It turns out that, like male and female, and like masculine and feminine, nature and convention are not contraries but complements. This explains why they often blur into each other (and sometimes fight). In certain times and places in human history, when one gets lucky, their love child is personal liberty.

Traditionalists emphasize that nature matters and that we should protect those conventions which, by channeling nature well, conduce to security and liberty. Our sexual drives and longings—powerful, personally meaningful, and sometimes interpersonally devastating—do need channeling to be humane. Still, both nature and convention admit exceptions, special cases.

Gender identity should ground some privileges, especially to protect the vulnerable from violence, but laws should not base themselves on the exceptional. As Edmund Burke counsels us, “It is against all genuine principles of jurisprudence to draw a principle from a law made in a special case and regarding a particular person. Privilegium non transit in exemplum.” Special cases and exceptional facts provide a reason for occasional accommodation, not for destroying the rule.

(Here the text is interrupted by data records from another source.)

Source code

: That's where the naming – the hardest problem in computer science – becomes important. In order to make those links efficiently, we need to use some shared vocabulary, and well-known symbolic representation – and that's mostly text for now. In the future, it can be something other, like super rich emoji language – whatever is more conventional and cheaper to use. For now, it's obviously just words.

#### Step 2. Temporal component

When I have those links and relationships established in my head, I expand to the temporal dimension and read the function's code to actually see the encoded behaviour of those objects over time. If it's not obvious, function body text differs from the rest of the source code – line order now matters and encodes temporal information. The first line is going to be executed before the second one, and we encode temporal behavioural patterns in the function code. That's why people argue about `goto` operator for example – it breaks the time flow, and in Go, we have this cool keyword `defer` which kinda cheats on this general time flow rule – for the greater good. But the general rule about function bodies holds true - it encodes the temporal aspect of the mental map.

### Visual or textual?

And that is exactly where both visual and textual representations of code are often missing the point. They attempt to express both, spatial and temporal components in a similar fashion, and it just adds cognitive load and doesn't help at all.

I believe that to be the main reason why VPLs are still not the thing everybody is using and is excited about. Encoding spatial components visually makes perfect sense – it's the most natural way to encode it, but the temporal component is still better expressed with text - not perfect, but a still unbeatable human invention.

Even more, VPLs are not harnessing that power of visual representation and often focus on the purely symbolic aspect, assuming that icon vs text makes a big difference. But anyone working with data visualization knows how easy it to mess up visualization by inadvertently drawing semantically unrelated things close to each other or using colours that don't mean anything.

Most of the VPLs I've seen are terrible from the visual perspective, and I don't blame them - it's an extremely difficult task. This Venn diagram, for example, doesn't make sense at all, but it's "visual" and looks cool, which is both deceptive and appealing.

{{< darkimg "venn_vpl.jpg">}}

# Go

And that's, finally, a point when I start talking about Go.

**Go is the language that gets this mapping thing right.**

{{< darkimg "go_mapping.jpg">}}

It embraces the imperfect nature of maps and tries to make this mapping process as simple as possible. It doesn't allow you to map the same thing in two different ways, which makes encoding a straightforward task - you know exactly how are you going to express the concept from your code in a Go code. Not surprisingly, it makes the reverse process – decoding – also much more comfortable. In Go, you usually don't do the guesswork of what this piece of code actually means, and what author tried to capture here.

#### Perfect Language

Trading on the ambiguity of a word—committing, that is, the fallacy of equivocation—the demand to reconceive the legal code to replace sex with self-reported identity derives from a worry that sometimes people will not make exceptions when appropriate. But the problem is that, just as “gender identities” are unlimited (which seems to be the point), possible exceptions to even good laws are infinite, and one cannot capture all special cases in a finite formula, the law.

Liberty shelters our ability to respond, unscripted and with human decency, to exceptional facts. But unless we accept that sometimes others won’t do what we think is right, “liberty” becomes just another word for forcing them to.